Pero, pese a los esfuerzos de nuestro protagonista, esta vez su mensaje no parecía calar en la sociedad. Desde 1965 hasta 1967, los rusos no habían llevado a cabo ninguna misión espacial tripulada, mientras que los norteamericanos habían logrado un éxito tras otro con su programa Gemini. Cuando los soviéticos lanzaron la Soyuz 1 en 1967, la misión terminó en desastre, con la muerte de su ocupante, el cosmonauta Vladimir Komarov. No había pruebas de que los rusos estuviesen inmersos en una carrera por llegar a la Luna, y el pueblo americano empezaba a pensar si no estarían compitiendo contra un fantasma, corriendo ellos solos en una carrera absurda a un coste impresionante. Sólo el homenaje a la palabra de John Fitzgerald Kennedy, el presidente asesinado, parecía seguir manteniendo un programa lunar que empezaba a parecer un sinsentido en muchos círculos del gobierno, e incluso de la sociedad norteamericana.

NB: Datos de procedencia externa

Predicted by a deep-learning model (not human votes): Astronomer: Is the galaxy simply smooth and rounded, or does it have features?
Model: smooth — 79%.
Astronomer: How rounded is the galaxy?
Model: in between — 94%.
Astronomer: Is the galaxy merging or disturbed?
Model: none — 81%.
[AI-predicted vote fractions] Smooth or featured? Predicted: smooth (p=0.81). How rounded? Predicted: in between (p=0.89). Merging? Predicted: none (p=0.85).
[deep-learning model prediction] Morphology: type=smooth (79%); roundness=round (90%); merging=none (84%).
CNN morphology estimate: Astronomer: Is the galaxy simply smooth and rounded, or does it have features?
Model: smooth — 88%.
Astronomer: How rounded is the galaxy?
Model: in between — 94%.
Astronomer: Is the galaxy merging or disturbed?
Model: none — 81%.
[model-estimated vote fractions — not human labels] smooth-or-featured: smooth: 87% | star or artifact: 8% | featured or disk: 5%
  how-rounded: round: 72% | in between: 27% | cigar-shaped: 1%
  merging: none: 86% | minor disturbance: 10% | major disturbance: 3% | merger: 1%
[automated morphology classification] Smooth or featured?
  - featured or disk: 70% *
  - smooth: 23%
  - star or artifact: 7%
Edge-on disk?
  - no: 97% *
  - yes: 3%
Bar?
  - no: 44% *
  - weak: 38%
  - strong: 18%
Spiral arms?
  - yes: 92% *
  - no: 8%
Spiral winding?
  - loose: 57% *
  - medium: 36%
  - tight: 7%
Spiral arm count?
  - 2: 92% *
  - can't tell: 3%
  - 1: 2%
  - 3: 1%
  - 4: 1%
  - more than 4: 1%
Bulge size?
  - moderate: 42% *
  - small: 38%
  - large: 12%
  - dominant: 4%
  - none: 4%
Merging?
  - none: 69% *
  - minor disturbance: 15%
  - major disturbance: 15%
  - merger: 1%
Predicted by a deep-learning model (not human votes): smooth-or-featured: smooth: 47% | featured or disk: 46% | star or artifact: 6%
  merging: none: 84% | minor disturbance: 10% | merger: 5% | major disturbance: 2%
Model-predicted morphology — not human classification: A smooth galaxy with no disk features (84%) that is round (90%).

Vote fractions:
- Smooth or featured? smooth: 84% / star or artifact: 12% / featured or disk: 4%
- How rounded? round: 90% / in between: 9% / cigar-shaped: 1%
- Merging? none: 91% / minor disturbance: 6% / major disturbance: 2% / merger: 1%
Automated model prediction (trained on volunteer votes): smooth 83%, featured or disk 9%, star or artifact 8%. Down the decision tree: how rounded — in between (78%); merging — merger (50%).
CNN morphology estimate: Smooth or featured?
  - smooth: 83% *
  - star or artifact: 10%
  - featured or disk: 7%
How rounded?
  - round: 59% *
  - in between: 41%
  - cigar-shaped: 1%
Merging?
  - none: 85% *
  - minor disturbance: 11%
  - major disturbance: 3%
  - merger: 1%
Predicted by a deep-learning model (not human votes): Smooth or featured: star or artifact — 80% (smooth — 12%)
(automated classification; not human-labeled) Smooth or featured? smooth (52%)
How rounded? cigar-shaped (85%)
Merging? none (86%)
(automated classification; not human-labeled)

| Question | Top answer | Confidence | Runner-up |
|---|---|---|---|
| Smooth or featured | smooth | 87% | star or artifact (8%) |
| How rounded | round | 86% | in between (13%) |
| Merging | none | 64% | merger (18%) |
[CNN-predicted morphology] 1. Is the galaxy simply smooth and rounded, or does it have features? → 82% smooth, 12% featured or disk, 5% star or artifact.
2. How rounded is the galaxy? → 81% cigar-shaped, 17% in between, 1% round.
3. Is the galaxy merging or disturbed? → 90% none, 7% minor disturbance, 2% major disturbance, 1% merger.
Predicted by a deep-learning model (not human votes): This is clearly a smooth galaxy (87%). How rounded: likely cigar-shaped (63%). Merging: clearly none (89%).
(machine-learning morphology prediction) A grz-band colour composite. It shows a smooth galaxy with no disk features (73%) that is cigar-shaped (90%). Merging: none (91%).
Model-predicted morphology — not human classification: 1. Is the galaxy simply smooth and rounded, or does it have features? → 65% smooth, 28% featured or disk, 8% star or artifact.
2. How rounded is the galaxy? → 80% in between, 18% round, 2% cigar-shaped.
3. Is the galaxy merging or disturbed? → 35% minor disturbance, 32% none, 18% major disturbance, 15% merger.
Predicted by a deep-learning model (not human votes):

Entre tanto, en la Tierra, problemas más mundanos centraban la atención popular y del gobierno: el 4 de abril de 1968 era asesinado Martin Luther King, en medio de la campaña de lucha por los derechos civiles de los ciudadanos de color. El 5 de junio, el hermano de John F. Kennedy y candidato demócrata a la presidencia, Robert Kennedy, era también asesinado en Los Ángeles. En Vietnam, lo que en un principio se había considerado como una campaña fácil, empezaba a complicarse seriamente para los norteamericanos en 1968, a la vez que movimientos de protesta contra este conflicto comenzaban a aparecer en los Estados Unidos. Los reveses de la guerra hacían que Lyndon B. Johnson, el gran defensor del programa espacial, renunciase a la reelección en los comicios presidenciales a celebrar ese mismo año. En noviembre, el republicano Richard Nixon ascendía a la presidencia del país, con la guerra y el creciente déficit como asuntos prioritarios. Entre la juventud, que una década atrás había quedado extasiada por los cohetes y las historias de ciencia ficción, el movimiento hippy, con su «sexo, drogas y rock and roll» copaba ahora la principal atención. Estaba claro que todo ello no auguraba buenos tiempos para el programa espacial.